On March 30, the Securities and Exchange Commission published for comment a proposed plan by the options exchanges that would replace the current intermarket linkage plan. Under the existing intermarket linkage plan, the Options Clearing Corporation (OCC) operates a stand-alone system on behalf of all of the options exchanges. The new plan moves away from a “system-based” approach to a “rules-based” approach that would require neither a central linkage system nor a complex set of operating rules.  

Order Protection. Similar to Regulation NMS, which applies to the equities markets, the new plan would rely on a rules-based price protection system to protect against “trade-throughs.” Each exchange participating in the new plan would be required to adopt rules reasonably designed to prevent trade-throughs in eligible options classes.

Exceptions from Trade-Through Prohibition. The new plan provides exceptions from the prohibition against trade-throughs for certain transactions that are similar to the exceptions under Regulation NMS. Of particular importance is the exception for Intermarket Sweep Orders, which permits a participant to access a quote that is inferior to the national best bid or offer as long as orders are sent simultaneously to trade against all protected quotations.  

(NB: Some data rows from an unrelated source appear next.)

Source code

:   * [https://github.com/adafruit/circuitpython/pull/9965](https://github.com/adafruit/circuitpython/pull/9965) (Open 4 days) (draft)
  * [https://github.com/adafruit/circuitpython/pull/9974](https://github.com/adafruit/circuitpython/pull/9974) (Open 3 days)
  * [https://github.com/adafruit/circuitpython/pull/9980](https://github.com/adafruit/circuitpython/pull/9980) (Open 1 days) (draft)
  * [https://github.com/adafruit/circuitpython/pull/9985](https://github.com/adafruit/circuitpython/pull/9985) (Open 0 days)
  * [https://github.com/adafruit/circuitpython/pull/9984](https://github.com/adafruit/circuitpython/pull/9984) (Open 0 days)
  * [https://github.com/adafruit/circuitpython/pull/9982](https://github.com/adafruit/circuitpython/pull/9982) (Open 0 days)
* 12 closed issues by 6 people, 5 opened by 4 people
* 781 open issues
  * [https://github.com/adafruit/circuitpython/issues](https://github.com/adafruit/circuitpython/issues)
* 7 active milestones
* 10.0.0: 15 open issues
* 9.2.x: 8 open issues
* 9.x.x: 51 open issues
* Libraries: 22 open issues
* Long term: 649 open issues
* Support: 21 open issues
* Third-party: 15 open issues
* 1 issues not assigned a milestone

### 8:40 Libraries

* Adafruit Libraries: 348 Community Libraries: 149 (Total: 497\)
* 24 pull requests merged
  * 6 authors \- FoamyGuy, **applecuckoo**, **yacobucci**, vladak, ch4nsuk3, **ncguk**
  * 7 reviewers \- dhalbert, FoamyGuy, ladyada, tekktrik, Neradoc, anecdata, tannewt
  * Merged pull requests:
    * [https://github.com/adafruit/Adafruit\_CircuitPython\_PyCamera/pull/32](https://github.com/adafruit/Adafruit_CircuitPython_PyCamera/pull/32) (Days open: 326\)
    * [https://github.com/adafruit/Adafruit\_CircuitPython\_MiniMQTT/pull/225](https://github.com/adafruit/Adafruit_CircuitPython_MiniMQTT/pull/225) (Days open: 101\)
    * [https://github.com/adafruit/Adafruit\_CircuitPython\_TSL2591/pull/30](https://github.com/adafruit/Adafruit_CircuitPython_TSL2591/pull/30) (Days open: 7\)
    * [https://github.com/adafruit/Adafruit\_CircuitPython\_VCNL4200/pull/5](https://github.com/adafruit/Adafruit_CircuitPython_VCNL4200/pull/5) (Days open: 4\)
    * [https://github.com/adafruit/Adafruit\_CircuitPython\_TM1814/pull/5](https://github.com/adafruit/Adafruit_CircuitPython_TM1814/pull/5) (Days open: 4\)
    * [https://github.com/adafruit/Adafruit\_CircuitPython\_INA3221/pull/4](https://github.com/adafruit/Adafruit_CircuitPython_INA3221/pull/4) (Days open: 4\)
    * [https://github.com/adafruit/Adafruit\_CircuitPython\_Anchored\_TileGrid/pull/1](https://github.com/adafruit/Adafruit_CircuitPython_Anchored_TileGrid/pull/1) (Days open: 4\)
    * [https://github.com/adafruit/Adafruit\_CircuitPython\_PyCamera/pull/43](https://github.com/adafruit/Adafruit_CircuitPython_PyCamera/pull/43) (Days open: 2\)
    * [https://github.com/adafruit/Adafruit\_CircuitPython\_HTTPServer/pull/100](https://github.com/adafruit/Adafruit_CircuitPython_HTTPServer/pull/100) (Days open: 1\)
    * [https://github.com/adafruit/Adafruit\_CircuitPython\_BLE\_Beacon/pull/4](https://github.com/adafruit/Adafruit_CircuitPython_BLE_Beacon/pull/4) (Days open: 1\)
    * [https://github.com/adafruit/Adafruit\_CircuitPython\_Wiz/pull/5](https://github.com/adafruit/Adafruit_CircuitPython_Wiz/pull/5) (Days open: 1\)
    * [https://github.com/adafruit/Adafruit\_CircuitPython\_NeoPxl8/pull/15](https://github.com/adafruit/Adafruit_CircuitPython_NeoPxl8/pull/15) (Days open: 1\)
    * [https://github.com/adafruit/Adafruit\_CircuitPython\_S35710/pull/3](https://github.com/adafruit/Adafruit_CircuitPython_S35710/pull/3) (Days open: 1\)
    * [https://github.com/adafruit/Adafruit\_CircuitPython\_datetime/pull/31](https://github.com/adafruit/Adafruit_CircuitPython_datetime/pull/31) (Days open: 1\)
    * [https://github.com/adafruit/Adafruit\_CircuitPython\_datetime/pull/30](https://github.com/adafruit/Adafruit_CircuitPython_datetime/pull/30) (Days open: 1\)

Locked and Crossed Markets. The new plan would require participants to adopt rules that (i) require members to take reasonable measures to avoid displaying locked and crossed markets; (ii) are reasonably designed to ensure the reconciliation of locked and crossed markets; and (iii) prohibit members from engaging in a pattern or practice of displaying locked and crossed markets.  

Methods for Compliance. Under the new plan, a participant has two alternatives for compliance: a participant may utilize private order routing arrangements (like Regulation NMS) or use the central system operated by the OCC.  

Comments are due on or before April 23.